One of the fastest ways to increase market share is to recruit productive agents. However, there is no quick fix to recruiting top agents, or retaining top talent. It requires a focused approach on multiple levels. A successful process starts by reviewing the wants and needs of top agents in the target market and then working to make sure the offerings and messaging matches those wants and needs.
This exercise is worth it because agents are the lifeblood of successful brokerages, and top agents are their heart. They bring the listings and the buyers upon which brokers make commissions, sell ancillary services and elevate the firm’s brand.
This is one reason that recruiting occupies two of 10 modules of T3 Sixty’s MBA-style program for real estate brokers and teams T3 Fellows.
Like many aspects of running a successful business, recruiting top agents does not happen in isolation. The practice requires a clear understanding of brand, where the firm sits in its market’s competitive landscape, its overall business goals, a deep understanding of its business and much more.
Successful recruiting involves understanding the four primary agent archetypes, how those archetypes match the personas that fit a brokerage’s target market, and then choosing and implementing a recruiting strategy.
Understand Top Producer Personas
T3 Fellows program details four primary agent personas that can be useful in recruiting. They are:
- New Nicole, a new agent
- Second Career Sam, a professional beginning a second career in real estate
- Active Amy, a professional real estate agent focused on growing her business
- Maturing Michelle, a top producer who has an established business and knows how to operate her business inside and out
The latter two personas will be the personas brokerages target when recruiting top producers.
Getting clear about which top producer persona a brokerage wants to target will help a brokerage design an effective strategy for recruiting them.
Active Amy has the time, energy and focus to grow her business, but, as her business and life is on a sharp upward slope, she could use guidance, new systems and tools and additional ways to grow her business. She would fit best in a brokerage providing structure and support in the form of coaching and systems to help accelerate her business.
Maturing Michelle, on the other hand, has mastered much of what Amy’s hustling to develop. She has a robust repeat-and-referral base, has refined client skills, a strong network, a fair amount of personal wealth but sees time as her most precious, limiting resource. Brokerages who can streamline her work life, help her maintain and grow her business while giving her some of her life back will get her attention.
Pick the Agent Archetype that Fits
In addition to understanding agent personas, brokerages can better, more efficiently attract the right agents by matching their particular strengths with the agent archetype that best fits their business.
There are four primary ways agents make money, characterized by how they primarily do business. T3 Sixty calls these the four agent archetypes. They are:
- The Networker: Networkers sell through their relationships and their networks – thus their key strength is building and developing those relationships.
- The Prospector: Prospectors make use of their skill and discipline at prospecting to make a living. They don’t need much more than a database of people to call to make a living – even if they have never talked to them before.

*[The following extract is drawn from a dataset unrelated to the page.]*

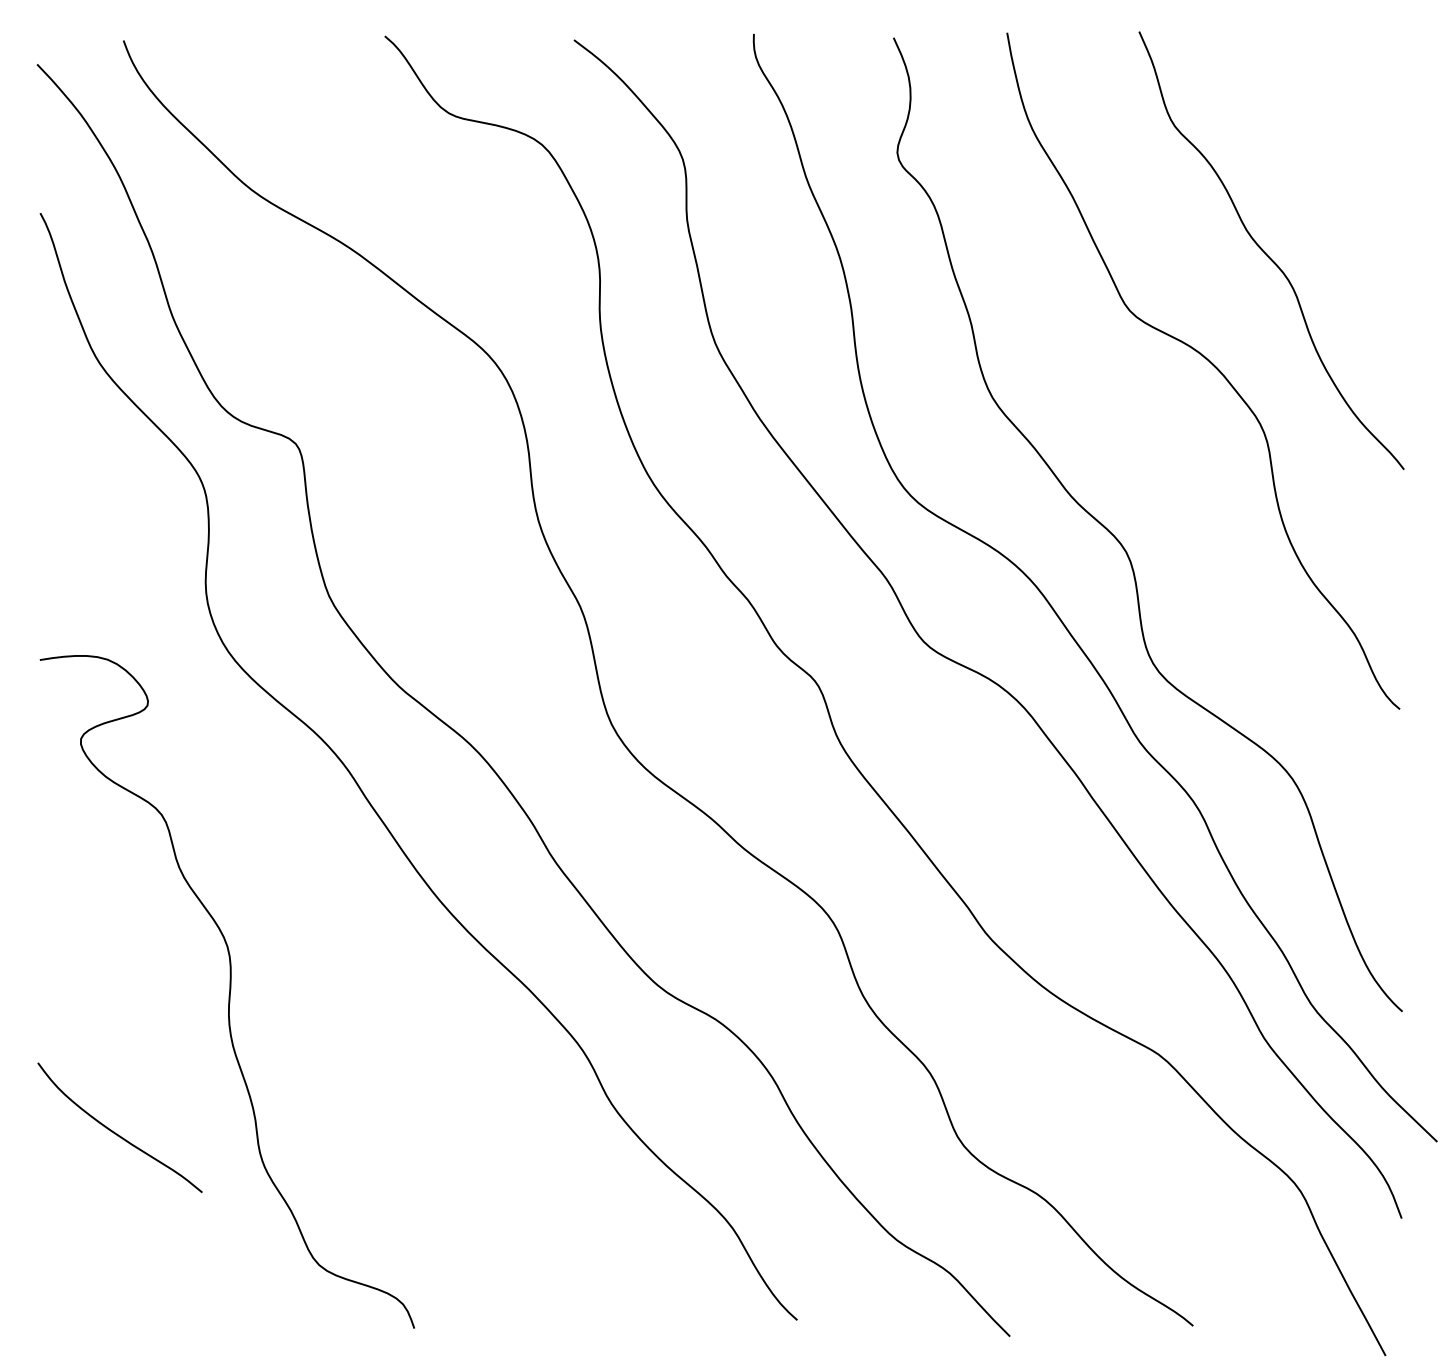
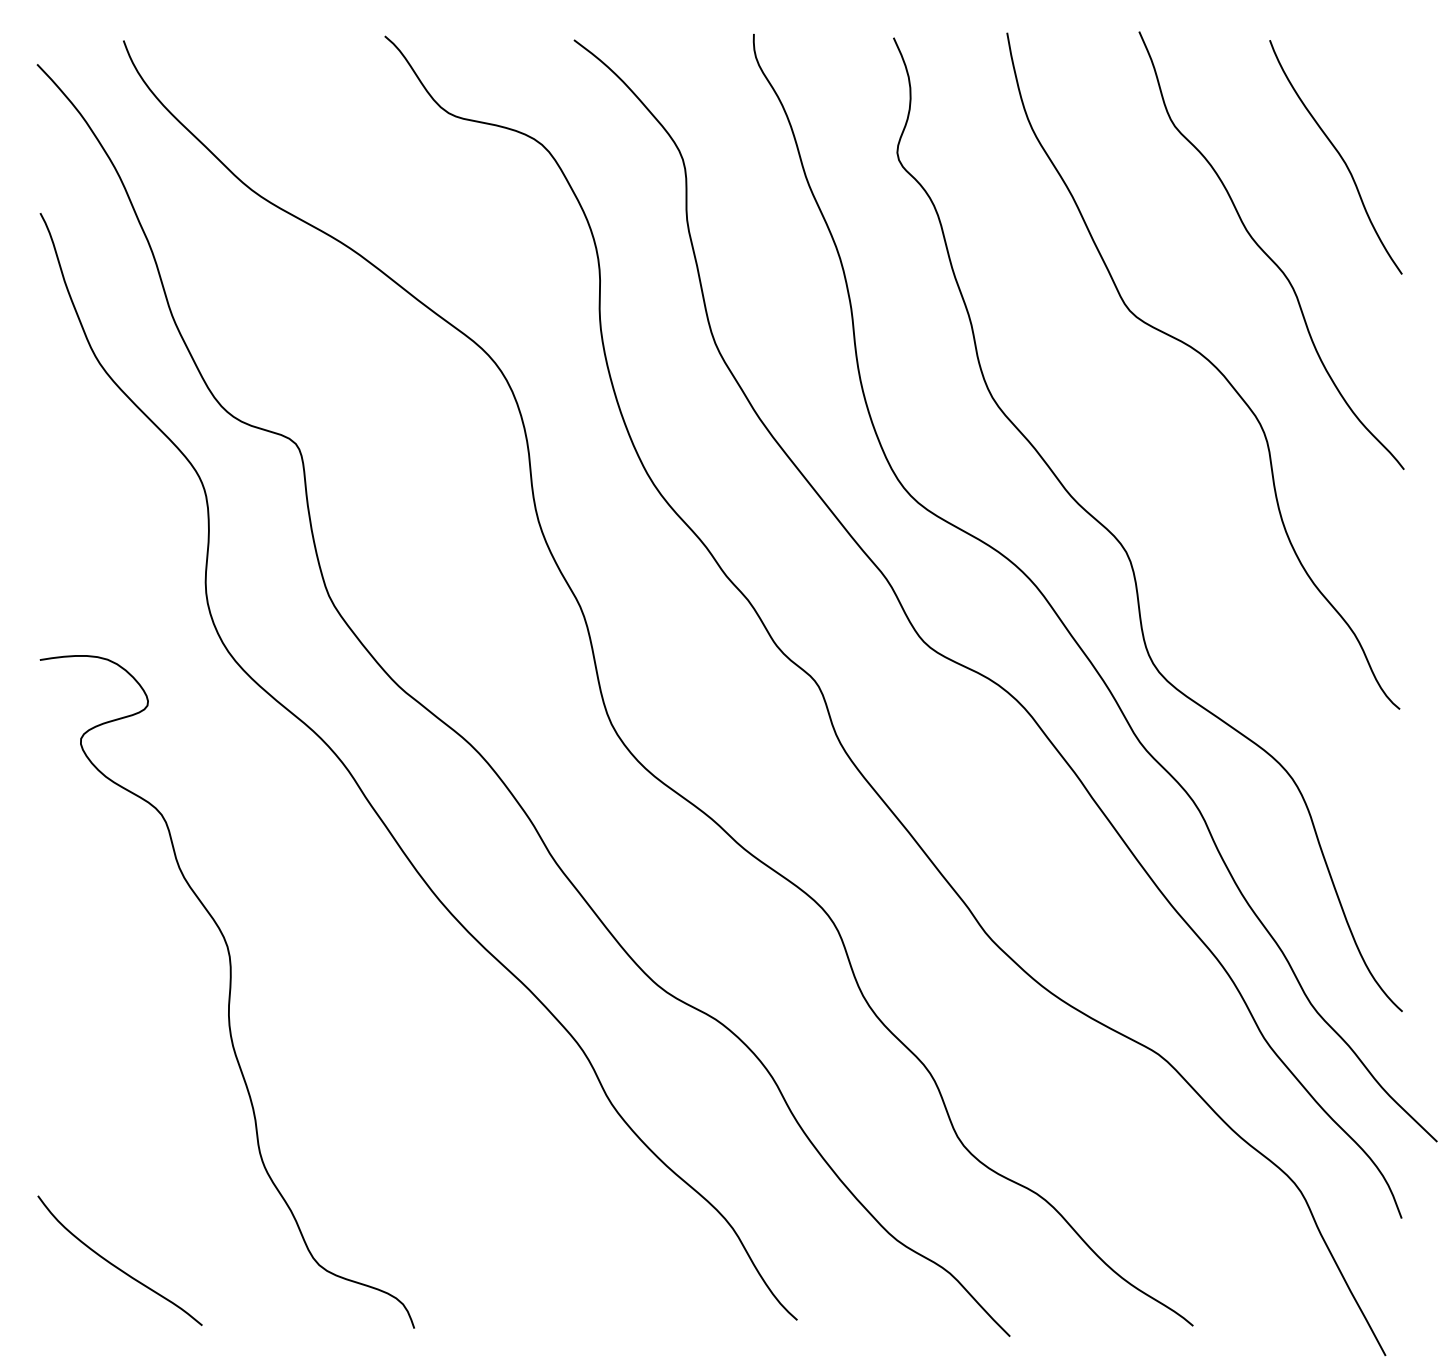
curve at (1339, 156): none -> present
curve at (117, 1133) position: (117, 1133) -> (117, 1266)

- The Converter: Converters buy leads and convert them; they are reliant on an advertising budget and their skill at converting inquiries into relationships to make a living. They require capital to get started and must have the discipline it takes to be highly responsive, follow up, and convert these leads.

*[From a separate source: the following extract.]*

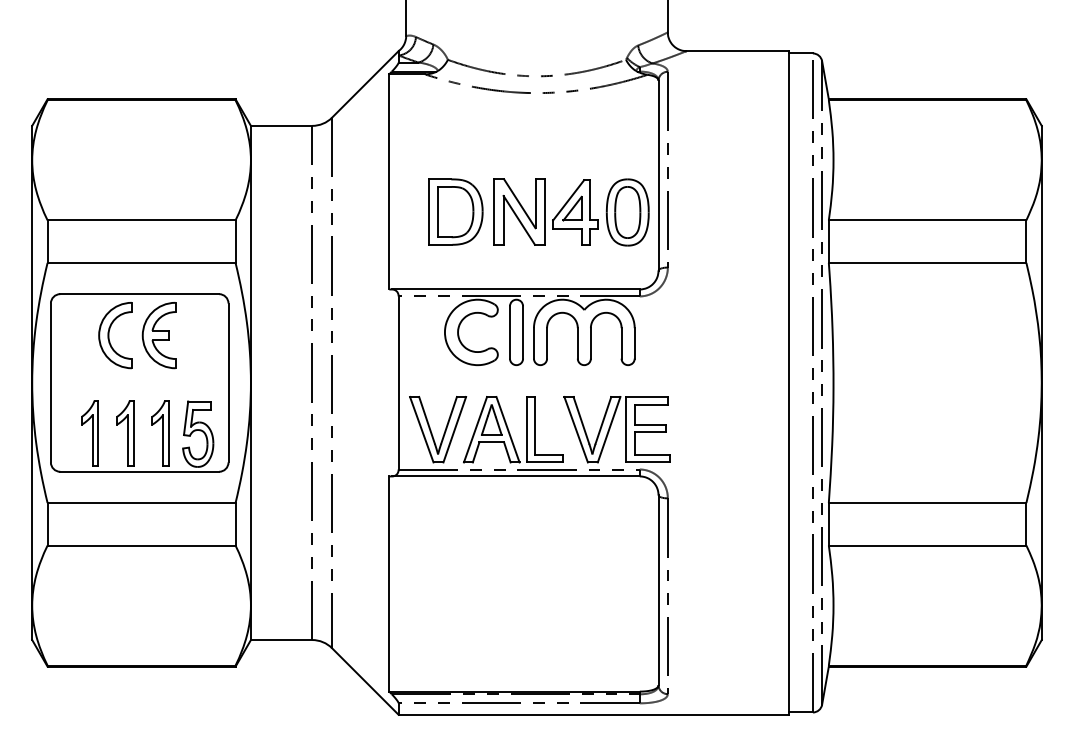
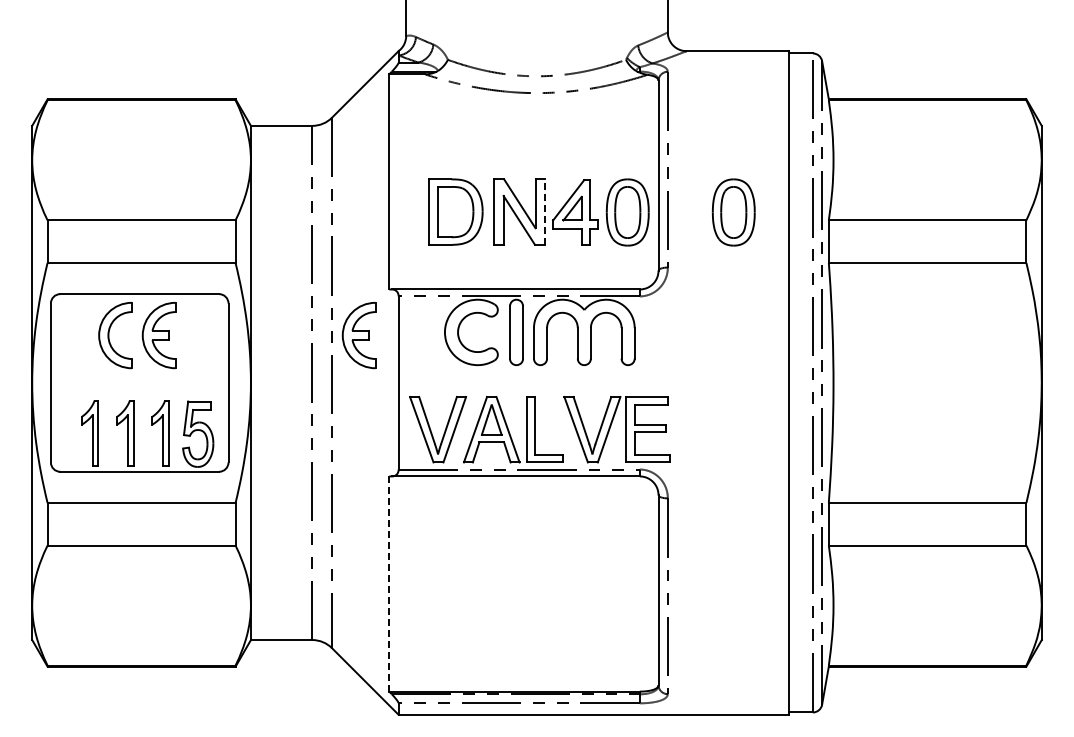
line at (544, 212): solid -> dashed
part at (733, 212): none -> present
part at (358, 335): none -> present
line at (389, 584): solid -> dashed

- The Marketer: Marketers are an expert at something – a niche, a type of real estate, a neighborhood – and broadcast this expertise to the world. They attract people that value their expertise and skill in their particular area.
There are three primary strategies to employ when recruiting top producers: acquiring them, offering them targeted marketing services and developing a joint venture relationship.
The act of acquiring top producers involves offering a signing bonus. This will get top agents’ attention, especially with a well-crafted offer. When evaluating top agents’ production, determine the amount of company dollar they would generate to help formulate the offer.
For example, if they would generate $50,000 in company dollar in one year, negotiate a sign-on bonus of up to $50,000. This ensures a one-year breakeven, which becomes a net positive after that. In addition, the agreement would stipulate that agents would need to pay back a prorated portion of the signing bonus if they were to leave before the agreed to time period ended (typically between three to five years).
Offering targeted marketing services can also attract top agents. This can involve identifying a target market, whether a geography, property type or another feature, and then developing a marketing plan for growing the brokerage’s presence there with the help of a talented agent. T3 Sixty calls this the Primary Market approach. Approaching a top producer with this plan in place and by offering to share or potentially even cover the startup marketing costs can help land a top agent.
Successful agents like owning things, which is why a joint venture strategy can help attract top producing agents. This could include joint ventures of the brokerage’s business, and or mortgage and title operations for example.
Recruiting top agents has a multiplier effect. It increases market share and as market share improves, retention often improves as existing agents feel they hang their license at a growing company where their colleagues want to work. Using the acquisition method to recruit top agents and or the primary market exercise are two proven methods to increase your top agent count as well as your market share. Happy recruiting!